#### Assigned task
Starting at the first entry below, repeat all the data word for word and drop the pictures.

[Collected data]
───

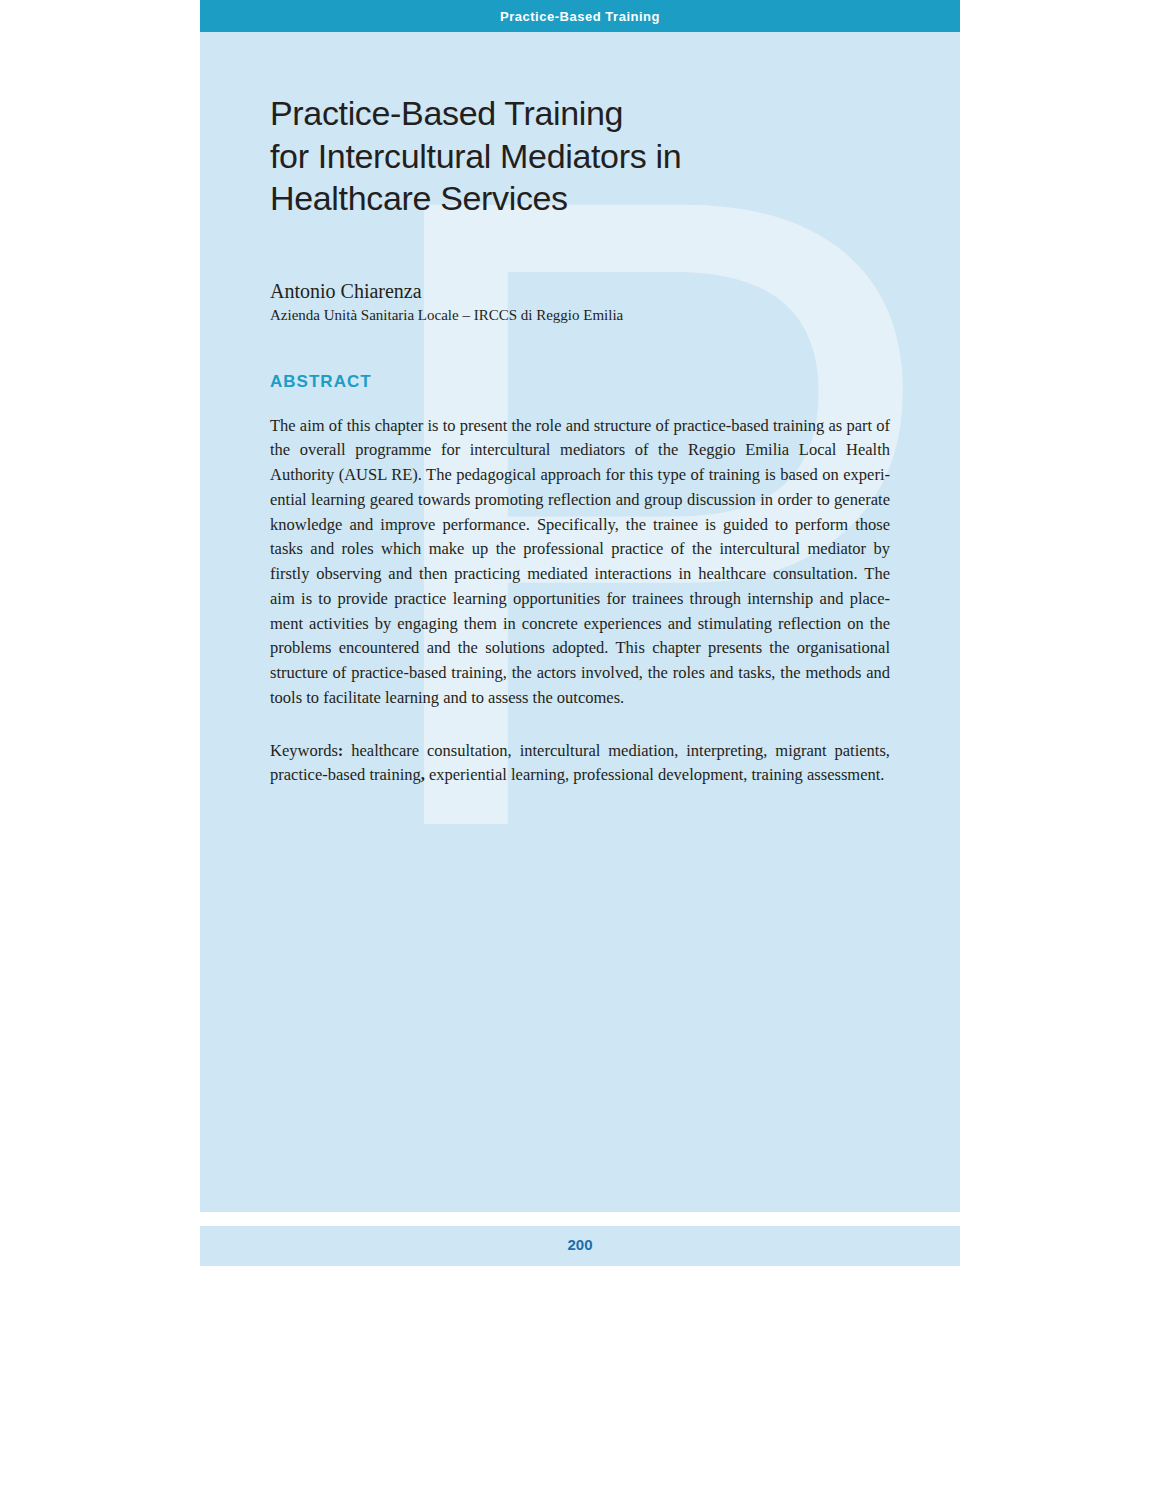Practice-Based Training
P
Practice-Based Training
for Intercultural Mediators in
Healthcare Services
Antonio Chiarenza
Azienda Unità Sanitaria Locale – IRCCS di Reggio Emilia
ABSTRACT
The aim of this chapter is to present the role and structure of practice-based training as part of the overall programme for intercultural mediators of the Reggio Emilia Local Health Authority (AUSL RE). The pedagogical approach for this type of training is based on experiential learning geared towards promoting reflection and group discussion in order to generate knowledge and improve performance. Specifically, the trainee is guided to perform those tasks and roles which make up the professional practice of the intercultural mediator by firstly observing and then practicing mediated interactions in healthcare consultation. The aim is to provide practice learning opportunities for trainees through internship and placement activities by engaging them in concrete experiences and stimulating reflection on the problems encountered and the solutions adopted. This chapter presents the organisational structure of practice-based training, the actors involved, the roles and tasks, the methods and tools to facilitate learning and to assess the outcomes.
Keywords: healthcare consultation, intercultural mediation, interpreting, migrant patients, practice-based training, experiential learning, professional development, training assessment.
200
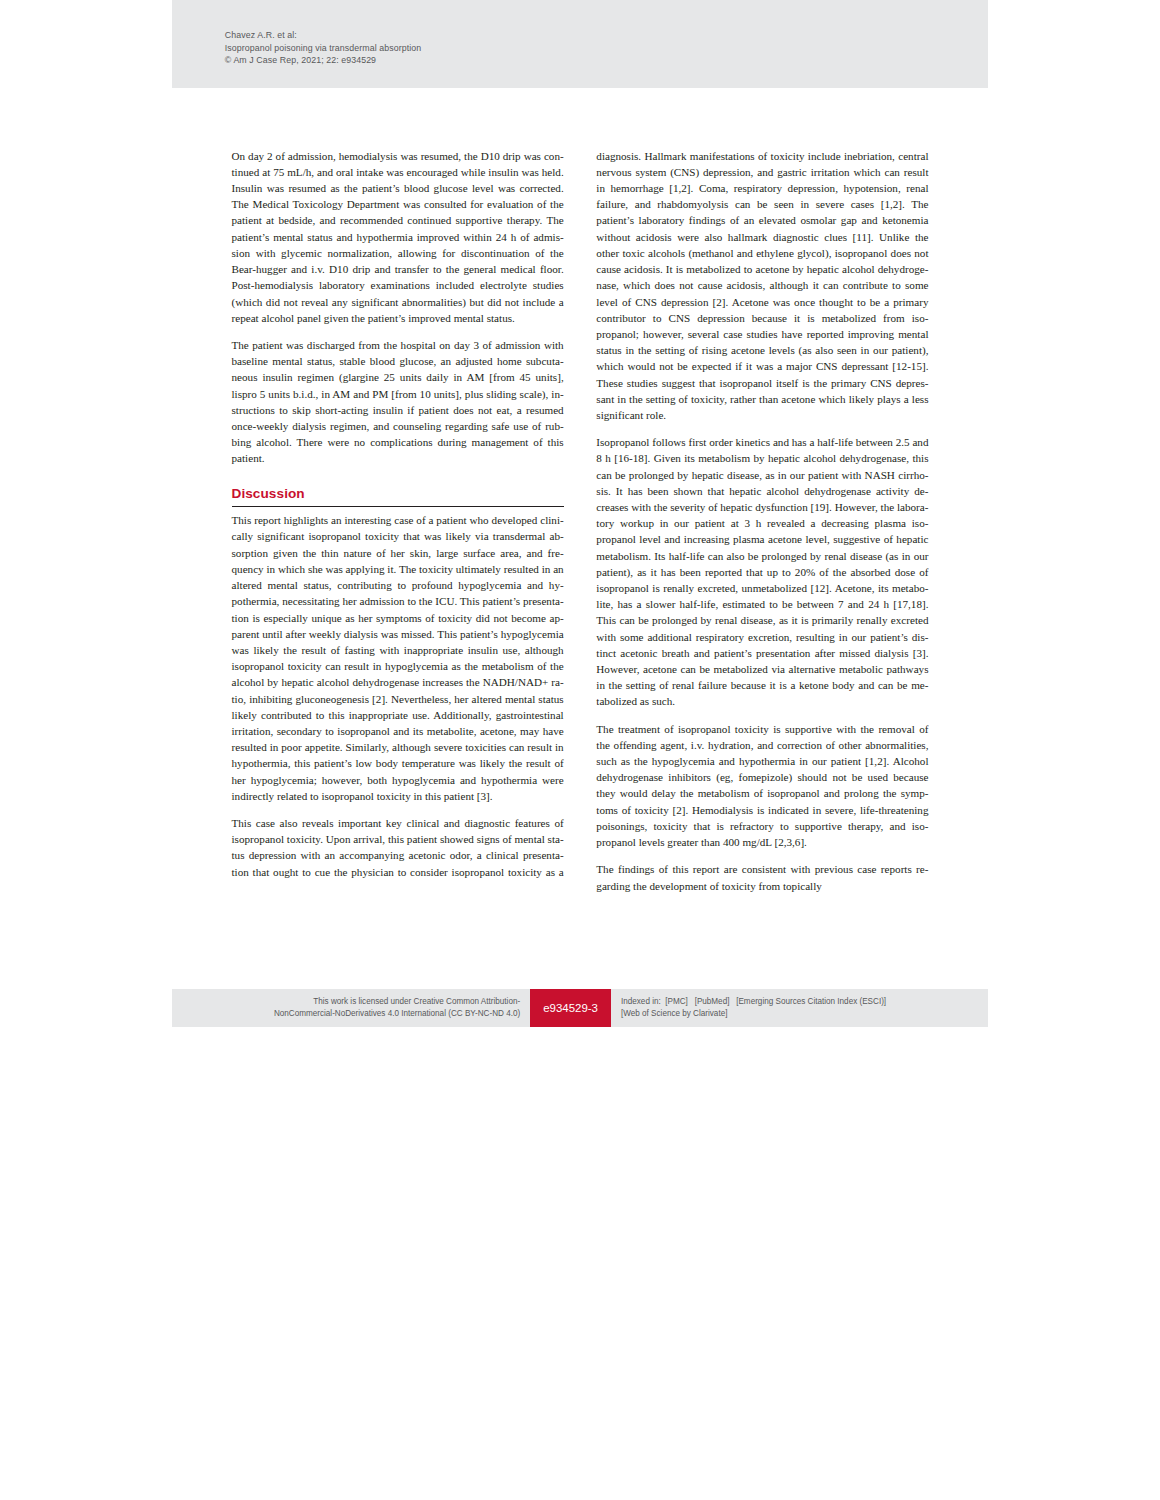Chavez A.R. et al:
Isopropanol poisoning via transdermal absorption
© Am J Case Rep, 2021; 22: e934529
On day 2 of admission, hemodialysis was resumed, the D10 drip was continued at 75 mL/h, and oral intake was encouraged while insulin was held. Insulin was resumed as the patient’s blood glucose level was corrected. The Medical Toxicology Department was consulted for evaluation of the patient at bedside, and recommended continued supportive therapy. The patient’s mental status and hypothermia improved within 24 h of admission with glycemic normalization, allowing for discontinuation of the Bear-hugger and i.v. D10 drip and transfer to the general medical floor. Post-hemodialysis laboratory examinations included electrolyte studies (which did not reveal any significant abnormalities) but did not include a repeat alcohol panel given the patient’s improved mental status.
The patient was discharged from the hospital on day 3 of admission with baseline mental status, stable blood glucose, an adjusted home subcutaneous insulin regimen (glargine 25 units daily in AM [from 45 units], lispro 5 units b.i.d., in AM and PM [from 10 units], plus sliding scale), instructions to skip short-acting insulin if patient does not eat, a resumed once-weekly dialysis regimen, and counseling regarding safe use of rubbing alcohol. There were no complications during management of this patient.
Discussion
This report highlights an interesting case of a patient who developed clinically significant isopropanol toxicity that was likely via transdermal absorption given the thin nature of her skin, large surface area, and frequency in which she was applying it. The toxicity ultimately resulted in an altered mental status, contributing to profound hypoglycemia and hypothermia, necessitating her admission to the ICU. This patient’s presentation is especially unique as her symptoms of toxicity did not become apparent until after weekly dialysis was missed. This patient’s hypoglycemia was likely the result of fasting with inappropriate insulin use, although isopropanol toxicity can result in hypoglycemia as the metabolism of the alcohol by hepatic alcohol dehydrogenase increases the NADH/NAD+ ratio, inhibiting gluconeogenesis [2]. Nevertheless, her altered mental status likely contributed to this inappropriate use. Additionally, gastrointestinal irritation, secondary to isopropanol and its metabolite, acetone, may have resulted in poor appetite. Similarly, although severe toxicities can result in hypothermia, this patient’s low body temperature was likely the result of her hypoglycemia; however, both hypoglycemia and hypothermia were indirectly related to isopropanol toxicity in this patient [3].
This case also reveals important key clinical and diagnostic features of isopropanol toxicity. Upon arrival, this patient showed signs of mental status depression with an accompanying acetonic odor, a clinical presentation that ought to cue the physician to consider isopropanol toxicity as a diagnosis. Hallmark manifestations of toxicity include inebriation, central nervous system (CNS) depression, and gastric irritation which can result in hemorrhage [1,2]. Coma, respiratory depression, hypotension, renal failure, and rhabdomyolysis can be seen in severe cases [1,2]. The patient’s laboratory findings of an elevated osmolar gap and ketonemia without acidosis were also hallmark diagnostic clues [11]. Unlike the other toxic alcohols (methanol and ethylene glycol), isopropanol does not cause acidosis. It is metabolized to acetone by hepatic alcohol dehydrogenase, which does not cause acidosis, although it can contribute to some level of CNS depression [2]. Acetone was once thought to be a primary contributor to CNS depression because it is metabolized from isopropanol; however, several case studies have reported improving mental status in the setting of rising acetone levels (as also seen in our patient), which would not be expected if it was a major CNS depressant [12-15]. These studies suggest that isopropanol itself is the primary CNS depressant in the setting of toxicity, rather than acetone which likely plays a less significant role.
Isopropanol follows first order kinetics and has a half-life between 2.5 and 8 h [16-18]. Given its metabolism by hepatic alcohol dehydrogenase, this can be prolonged by hepatic disease, as in our patient with NASH cirrhosis. It has been shown that hepatic alcohol dehydrogenase activity decreases with the severity of hepatic dysfunction [19]. However, the laboratory workup in our patient at 3 h revealed a decreasing plasma isopropanol level and increasing plasma acetone level, suggestive of hepatic metabolism. Its half-life can also be prolonged by renal disease (as in our patient), as it has been reported that up to 20% of the absorbed dose of isopropanol is renally excreted, unmetabolized [12]. Acetone, its metabolite, has a slower half-life, estimated to be between 7 and 24 h [17,18]. This can be prolonged by renal disease, as it is primarily renally excreted with some additional respiratory excretion, resulting in our patient’s distinct acetonic breath and patient’s presentation after missed dialysis [3]. However, acetone can be metabolized via alternative metabolic pathways in the setting of renal failure because it is a ketone body and can be metabolized as such.
The treatment of isopropanol toxicity is supportive with the removal of the offending agent, i.v. hydration, and correction of other abnormalities, such as the hypoglycemia and hypothermia in our patient [1,2]. Alcohol dehydrogenase inhibitors (eg, fomepizole) should not be used because they would delay the metabolism of isopropanol and prolong the symptoms of toxicity [2]. Hemodialysis is indicated in severe, life-threatening poisonings, toxicity that is refractory to supportive therapy, and isopropanol levels greater than 400 mg/dL [2,3,6].
The findings of this report are consistent with previous case reports regarding the development of toxicity from topically
This work is licensed under Creative Common Attribution-
NonCommercial-NoDerivatives 4.0 International (CC BY-NC-ND 4.0)
e934529-3
Indexed in: [PMC] [PubMed] [Emerging Sources Citation Index (ESCI)]
[Web of Science by Clarivate]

───

#### Result of the task
Practice-Based Training
P
Practice-Based Training
for Intercultural Mediators in
Healthcare Services
Antonio Chiarenza
Azienda Unità Sanitaria Locale – IRCCS di Reggio Emilia
ABSTRACT
The aim of this chapter is to present the role and structure of practice-based training as part of the overall programme for intercultural mediators of the Reggio Emilia Local Health Authority (AUSL RE). The pedagogical approach for this type of training is based on experiential learning geared towards promoting reflection and group discussion in order to generate knowledge and improve performance. Specifically, the trainee is guided to perform those tasks and roles which make up the professional practice of the intercultural mediator by firstly observing and then practicing mediated interactions in healthcare consultation. The aim is to provide practice learning opportunities for trainees through internship and placement activities by engaging them in concrete experiences and stimulating reflection on the problems encountered and the solutions adopted. This chapter presents the organisational structure of practice-based training, the actors involved, the roles and tasks, the methods and tools to facilitate learning and to assess the outcomes.
Keywords: healthcare consultation, intercultural mediation, interpreting, migrant patients, practice-based training, experiential learning, professional development, training assessment.
200
Chavez A.R. et al:
Isopropanol poisoning via transdermal absorption
© Am J Case Rep, 2021; 22: e934529
On day 2 of admission, hemodialysis was resumed, the D10 drip was continued at 75 mL/h, and oral intake was encouraged while insulin was held. Insulin was resumed as the patient’s blood glucose level was corrected. The Medical Toxicology Department was consulted for evaluation of the patient at bedside, and recommended continued supportive therapy. The patient’s mental status and hypothermia improved within 24 h of admission with glycemic normalization, allowing for discontinuation of the Bear-hugger and i.v. D10 drip and transfer to the general medical floor. Post-hemodialysis laboratory examinations included electrolyte studies (which did not reveal any significant abnormalities) but did not include a repeat alcohol panel given the patient’s improved mental status.
The patient was discharged from the hospital on day 3 of admission with baseline mental status, stable blood glucose, an adjusted home subcutaneous insulin regimen (glargine 25 units daily in AM [from 45 units], lispro 5 units b.i.d., in AM and PM [from 10 units], plus sliding scale), instructions to skip short-acting insulin if patient does not eat, a resumed once-weekly dialysis regimen, and counseling regarding safe use of rubbing alcohol. There were no complications during management of this patient.
Discussion
This report highlights an interesting case of a patient who developed clinically significant isopropanol toxicity that was likely via transdermal absorption given the thin nature of her skin, large surface area, and frequency in which she was applying it. The toxicity ultimately resulted in an altered mental status, contributing to profound hypoglycemia and hypothermia, necessitating her admission to the ICU. This patient’s presentation is especially unique as her symptoms of toxicity did not become apparent until after weekly dialysis was missed. This patient’s hypoglycemia was likely the result of fasting with inappropriate insulin use, although isopropanol toxicity can result in hypoglycemia as the metabolism of the alcohol by hepatic alcohol dehydrogenase increases the NADH/NAD+ ratio, inhibiting gluconeogenesis [2]. Nevertheless, her altered mental status likely contributed to this inappropriate use. Additionally, gastrointestinal irritation, secondary to isopropanol and its metabolite, acetone, may have resulted in poor appetite. Similarly, although severe toxicities can result in hypothermia, this patient’s low body temperature was likely the result of her hypoglycemia; however, both hypoglycemia and hypothermia were indirectly related to isopropanol toxicity in this patient [3].
This case also reveals important key clinical and diagnostic features of isopropanol toxicity. Upon arrival, this patient showed signs of mental status depression with an accompanying acetonic odor, a clinical presentation that ought to cue the physician to consider isopropanol toxicity as a diagnosis. Hallmark manifestations of toxicity include inebriation, central nervous system (CNS) depression, and gastric irritation which can result in hemorrhage [1,2]. Coma, respiratory depression, hypotension, renal failure, and rhabdomyolysis can be seen in severe cases [1,2]. The patient’s laboratory findings of an elevated osmolar gap and ketonemia without acidosis were also hallmark diagnostic clues [11]. Unlike the other toxic alcohols (methanol and ethylene glycol), isopropanol does not cause acidosis. It is metabolized to acetone by hepatic alcohol dehydrogenase, which does not cause acidosis, although it can contribute to some level of CNS depression [2]. Acetone was once thought to be a primary contributor to CNS depression because it is metabolized from isopropanol; however, several case studies have reported improving mental status in the setting of rising acetone levels (as also seen in our patient), which would not be expected if it was a major CNS depressant [12-15]. These studies suggest that isopropanol itself is the primary CNS depressant in the setting of toxicity, rather than acetone which likely plays a less significant role.
Isopropanol follows first order kinetics and has a half-life between 2.5 and 8 h [16-18]. Given its metabolism by hepatic alcohol dehydrogenase, this can be prolonged by hepatic disease, as in our patient with NASH cirrhosis. It has been shown that hepatic alcohol dehydrogenase activity decreases with the severity of hepatic dysfunction [19]. However, the laboratory workup in our patient at 3 h revealed a decreasing plasma isopropanol level and increasing plasma acetone level, suggestive of hepatic metabolism. Its half-life can also be prolonged by renal disease (as in our patient), as it has been reported that up to 20% of the absorbed dose of isopropanol is renally excreted, unmetabolized [12]. Acetone, its metabolite, has a slower half-life, estimated to be between 7 and 24 h [17,18]. This can be prolonged by renal disease, as it is primarily renally excreted with some additional respiratory excretion, resulting in our patient’s distinct acetonic breath and patient’s presentation after missed dialysis [3]. However, acetone can be metabolized via alternative metabolic pathways in the setting of renal failure because it is a ketone body and can be metabolized as such.
The treatment of isopropanol toxicity is supportive with the removal of the offending agent, i.v. hydration, and correction of other abnormalities, such as the hypoglycemia and hypothermia in our patient [1,2]. Alcohol dehydrogenase inhibitors (eg, fomepizole) should not be used because they would delay the metabolism of isopropanol and prolong the symptoms of toxicity [2]. Hemodialysis is indicated in severe, life-threatening poisonings, toxicity that is refractory to supportive therapy, and isopropanol levels greater than 400 mg/dL [2,3,6].
The findings of this report are consistent with previous case reports regarding the development of toxicity from topically
This work is licensed under Creative Common Attribution-
NonCommercial-NoDerivatives 4.0 International (CC BY-NC-ND 4.0)
e934529-3
Indexed in: [PMC] [PubMed] [Emerging Sources Citation Index (ESCI)]
[Web of Science by Clarivate]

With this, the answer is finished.